ナリワイで生きるという事は、大掛かりな仕掛けを使わずに、生活の中から仕事を生み出し、仕事の中から生活を充実させる。そんな仕事をいくつも作って組み合わせていく。年に一回で30万円のナリワイや、毎月3万円や5万円など同時に何個もナリワイを持って生活を組み立てて行こう、という地味なやり方だ。仕事の最小単位が小さいから、会社勤めのかたわら、ナリワイを少しずつ増やしていくというのも一手だ。
特別な才能を必要とせず、生活の糧を得ながら同時に自分の生活を充実させうる仕事=ナリワイは、ひそかに存在する。

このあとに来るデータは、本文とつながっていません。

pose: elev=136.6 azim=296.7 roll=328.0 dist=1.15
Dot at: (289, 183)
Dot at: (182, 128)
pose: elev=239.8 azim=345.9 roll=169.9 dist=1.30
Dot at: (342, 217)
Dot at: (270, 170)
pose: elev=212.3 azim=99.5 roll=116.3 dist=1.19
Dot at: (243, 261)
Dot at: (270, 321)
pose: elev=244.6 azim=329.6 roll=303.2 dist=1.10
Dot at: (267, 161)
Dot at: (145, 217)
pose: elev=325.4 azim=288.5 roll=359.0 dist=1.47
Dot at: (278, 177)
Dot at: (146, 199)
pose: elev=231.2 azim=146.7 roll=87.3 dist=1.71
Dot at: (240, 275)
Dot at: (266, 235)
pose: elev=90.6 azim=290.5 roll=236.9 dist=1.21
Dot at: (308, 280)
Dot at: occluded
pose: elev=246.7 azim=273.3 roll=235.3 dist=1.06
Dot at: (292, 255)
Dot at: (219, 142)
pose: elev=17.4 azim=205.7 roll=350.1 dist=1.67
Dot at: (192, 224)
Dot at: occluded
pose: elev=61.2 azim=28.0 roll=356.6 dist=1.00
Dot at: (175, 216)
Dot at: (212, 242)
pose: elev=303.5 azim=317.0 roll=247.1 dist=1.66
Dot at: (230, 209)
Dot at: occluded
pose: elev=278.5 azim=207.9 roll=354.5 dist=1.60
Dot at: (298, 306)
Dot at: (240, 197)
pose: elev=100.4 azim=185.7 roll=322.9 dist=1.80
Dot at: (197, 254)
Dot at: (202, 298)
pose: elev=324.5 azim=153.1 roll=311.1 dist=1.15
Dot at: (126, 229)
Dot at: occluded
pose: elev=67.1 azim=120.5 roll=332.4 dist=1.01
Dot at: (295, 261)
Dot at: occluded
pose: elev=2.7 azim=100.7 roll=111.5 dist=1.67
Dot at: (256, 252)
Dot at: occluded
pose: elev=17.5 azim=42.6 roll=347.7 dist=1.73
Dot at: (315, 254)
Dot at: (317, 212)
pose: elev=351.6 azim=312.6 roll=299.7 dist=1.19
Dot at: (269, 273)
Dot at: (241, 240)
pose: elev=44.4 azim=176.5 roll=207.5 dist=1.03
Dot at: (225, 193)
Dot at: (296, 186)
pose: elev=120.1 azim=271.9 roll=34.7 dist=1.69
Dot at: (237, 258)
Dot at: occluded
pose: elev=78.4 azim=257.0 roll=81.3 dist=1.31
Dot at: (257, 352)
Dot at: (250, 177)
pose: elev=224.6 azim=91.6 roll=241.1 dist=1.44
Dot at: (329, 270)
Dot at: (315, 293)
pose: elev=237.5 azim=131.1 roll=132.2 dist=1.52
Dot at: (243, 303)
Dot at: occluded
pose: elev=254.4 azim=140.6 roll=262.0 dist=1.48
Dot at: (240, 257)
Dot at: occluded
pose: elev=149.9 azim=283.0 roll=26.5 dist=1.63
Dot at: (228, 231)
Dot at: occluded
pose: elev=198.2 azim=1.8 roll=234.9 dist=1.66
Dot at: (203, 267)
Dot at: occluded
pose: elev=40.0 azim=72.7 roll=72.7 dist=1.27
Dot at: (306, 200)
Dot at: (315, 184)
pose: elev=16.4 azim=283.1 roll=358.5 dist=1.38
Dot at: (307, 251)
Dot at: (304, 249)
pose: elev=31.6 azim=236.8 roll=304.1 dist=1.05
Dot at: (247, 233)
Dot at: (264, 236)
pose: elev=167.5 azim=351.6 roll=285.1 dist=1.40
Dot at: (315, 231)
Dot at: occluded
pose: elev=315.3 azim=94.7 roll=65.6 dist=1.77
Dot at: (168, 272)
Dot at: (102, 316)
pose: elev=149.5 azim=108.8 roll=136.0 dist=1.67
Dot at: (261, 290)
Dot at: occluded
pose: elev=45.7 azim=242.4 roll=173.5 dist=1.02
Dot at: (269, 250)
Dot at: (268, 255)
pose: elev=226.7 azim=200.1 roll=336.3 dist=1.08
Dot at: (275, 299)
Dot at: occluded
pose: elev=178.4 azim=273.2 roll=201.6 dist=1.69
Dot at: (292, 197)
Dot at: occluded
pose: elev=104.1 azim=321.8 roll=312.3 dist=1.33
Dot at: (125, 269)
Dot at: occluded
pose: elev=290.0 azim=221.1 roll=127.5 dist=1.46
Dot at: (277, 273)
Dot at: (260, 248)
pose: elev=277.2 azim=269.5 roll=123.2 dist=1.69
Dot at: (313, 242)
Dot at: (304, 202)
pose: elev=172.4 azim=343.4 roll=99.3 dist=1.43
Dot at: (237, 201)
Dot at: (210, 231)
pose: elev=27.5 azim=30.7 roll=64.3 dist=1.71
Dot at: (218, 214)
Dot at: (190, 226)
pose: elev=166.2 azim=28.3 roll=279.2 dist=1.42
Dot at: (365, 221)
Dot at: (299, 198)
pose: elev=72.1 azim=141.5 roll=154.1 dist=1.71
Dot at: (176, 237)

ナリワイの考え方の真髄の一つは、稼がなきゃ稼がなきゃと外部の環境に振り回されるより、自分の生活をつくる能力を磨き、それをちょっと仕事にしてしまう方が確実ではないか、ということである。
著者のナリワイの事例
・年2回の「モンゴル武者修行ツアー」
・短期集中講座「熊野暮らし方デザインスクールー田舎でパン屋を開く」
・「木造校舎ウェディング」の企画運営
・シェアオフィス「スタジオ4」
・京都の一棟貸しの宿「古今燕」
・収穫期だけの梅農家の手伝い
・山村でおばあさんが編んでいた花飾り「ハナアミ」の販売
一個だけで生計は立てられないが、それぞれを組み合わせて暮らしている。
ナリワイをつくる
ナリワイを作るための基礎的な鍛錬は2つある。これを行えば、ナリワイの種を見つける感覚が冴えてくる。但し、これは試行錯誤がものを言うので、即効性のあるノウハウではないことを理解しておくこと。
①未来を見る
「無駄なもの」や「こういうものがあったらいい」というアイデアを書きまくる。
②日常生活の違和感を見つける
「なぜ」より「そもそも」を常に考えて違和感を見つけていくのが良い。
ナリワイの種を見つけたら、あとは以下の順番で、少しずつナリワイの形を作っていけば良い。
①未来の予想を実現するには、何をすれば良いか考える
②考えた仕事がどういう価値を持つか、という視点で考え、受け手の立場に立つ
③選んだナリワイの価値が実現するという証拠(他人の評価や感想)を揃える
ある程度ナリワイの形が見えると、まず一回実行してみるのがてっとり早い。身近な人に実験台になってもらい実績をつくり、その話を色んな人にしつつ確かな自信を深め、簡単なチラシやウェブサイトをつくって広めてみることが実行への道となる。